→ WHAT IS NEEDED: Reproduce exactly the lines that run from the start of the records below to the line with "nuclear positivity for", inclusive.

**** MATERIAL FOR THE TASK

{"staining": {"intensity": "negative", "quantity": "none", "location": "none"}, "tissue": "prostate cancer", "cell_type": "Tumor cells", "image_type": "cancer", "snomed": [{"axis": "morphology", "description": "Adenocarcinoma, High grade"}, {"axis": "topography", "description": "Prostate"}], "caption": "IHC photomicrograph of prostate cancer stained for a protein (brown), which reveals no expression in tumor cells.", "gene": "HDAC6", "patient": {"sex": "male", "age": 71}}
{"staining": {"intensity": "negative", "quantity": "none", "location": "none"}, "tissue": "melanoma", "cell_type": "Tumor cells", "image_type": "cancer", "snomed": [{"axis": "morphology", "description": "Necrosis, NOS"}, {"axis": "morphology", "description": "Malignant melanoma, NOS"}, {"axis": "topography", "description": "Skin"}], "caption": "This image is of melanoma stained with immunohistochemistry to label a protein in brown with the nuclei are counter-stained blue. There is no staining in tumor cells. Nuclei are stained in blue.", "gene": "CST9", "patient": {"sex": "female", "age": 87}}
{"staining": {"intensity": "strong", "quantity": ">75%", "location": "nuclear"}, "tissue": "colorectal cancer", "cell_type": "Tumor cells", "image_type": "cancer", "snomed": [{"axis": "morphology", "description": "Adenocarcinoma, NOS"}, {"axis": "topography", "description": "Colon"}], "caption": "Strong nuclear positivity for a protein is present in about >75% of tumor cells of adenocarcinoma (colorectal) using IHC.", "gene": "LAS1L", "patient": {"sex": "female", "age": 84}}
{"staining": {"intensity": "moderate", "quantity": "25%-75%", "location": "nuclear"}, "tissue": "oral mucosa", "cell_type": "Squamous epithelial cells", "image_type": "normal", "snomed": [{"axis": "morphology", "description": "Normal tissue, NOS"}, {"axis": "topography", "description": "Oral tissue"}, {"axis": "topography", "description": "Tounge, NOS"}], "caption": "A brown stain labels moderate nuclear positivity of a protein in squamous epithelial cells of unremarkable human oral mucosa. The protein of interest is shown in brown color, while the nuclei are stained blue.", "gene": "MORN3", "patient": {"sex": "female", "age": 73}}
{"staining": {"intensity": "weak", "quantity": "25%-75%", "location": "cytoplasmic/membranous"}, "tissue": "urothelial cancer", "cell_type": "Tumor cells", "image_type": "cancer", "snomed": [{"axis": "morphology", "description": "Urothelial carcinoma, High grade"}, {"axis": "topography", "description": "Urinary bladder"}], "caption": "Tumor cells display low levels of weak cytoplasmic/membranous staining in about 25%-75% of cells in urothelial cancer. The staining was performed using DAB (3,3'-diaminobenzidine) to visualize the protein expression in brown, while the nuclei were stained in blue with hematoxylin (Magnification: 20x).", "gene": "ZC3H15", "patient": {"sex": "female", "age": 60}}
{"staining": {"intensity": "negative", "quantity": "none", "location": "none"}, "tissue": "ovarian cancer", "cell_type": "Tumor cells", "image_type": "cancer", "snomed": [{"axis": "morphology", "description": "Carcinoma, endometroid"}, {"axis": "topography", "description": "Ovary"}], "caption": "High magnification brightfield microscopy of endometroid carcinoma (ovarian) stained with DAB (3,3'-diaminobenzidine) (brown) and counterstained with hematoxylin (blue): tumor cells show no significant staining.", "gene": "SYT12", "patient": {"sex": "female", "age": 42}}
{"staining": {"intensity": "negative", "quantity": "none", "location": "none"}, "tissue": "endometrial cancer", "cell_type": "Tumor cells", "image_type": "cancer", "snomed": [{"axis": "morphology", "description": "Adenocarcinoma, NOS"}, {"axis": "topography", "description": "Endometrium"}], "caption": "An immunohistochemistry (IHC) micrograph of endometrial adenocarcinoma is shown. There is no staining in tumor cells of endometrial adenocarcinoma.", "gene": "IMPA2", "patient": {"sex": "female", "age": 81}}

********

→ RESULT OF THE TASK:
{"staining": {"intensity": "negative", "quantity": "none", "location": "none"}, "tissue": "prostate cancer", "cell_type": "Tumor cells", "image_type": "cancer", "snomed": [{"axis": "morphology", "description": "Adenocarcinoma, High grade"}, {"axis": "topography", "description": "Prostate"}], "caption": "IHC photomicrograph of prostate cancer stained for a protein (brown), which reveals no expression in tumor cells.", "gene": "HDAC6", "patient": {"sex": "male", "age": 71}}
{"staining": {"intensity": "negative", "quantity": "none", "location": "none"}, "tissue": "melanoma", "cell_type": "Tumor cells", "image_type": "cancer", "snomed": [{"axis": "morphology", "description": "Necrosis, NOS"}, {"axis": "morphology", "description": "Malignant melanoma, NOS"}, {"axis": "topography", "description": "Skin"}], "caption": "This image is of melanoma stained with immunohistochemistry to label a protein in brown with the nuclei are counter-stained blue. There is no staining in tumor cells. Nuclei are stained in blue.", "gene": "CST9", "patient": {"sex": "female", "age": 87}}
{"staining": {"intensity": "strong", "quantity": ">75%", "location": "nuclear"}, "tissue": "colorectal cancer", "cell_type": "Tumor cells", "image_type": "cancer", "snomed": [{"axis": "morphology", "description": "Adenocarcinoma, NOS"}, {"axis": "topography", "description": "Colon"}], "caption": "Strong nuclear positivity for a protein is present in about >75% of tumor cells of adenocarcinoma (colorectal) using IHC.", "gene": "LAS1L", "patient": {"sex": "female", "age": 84}}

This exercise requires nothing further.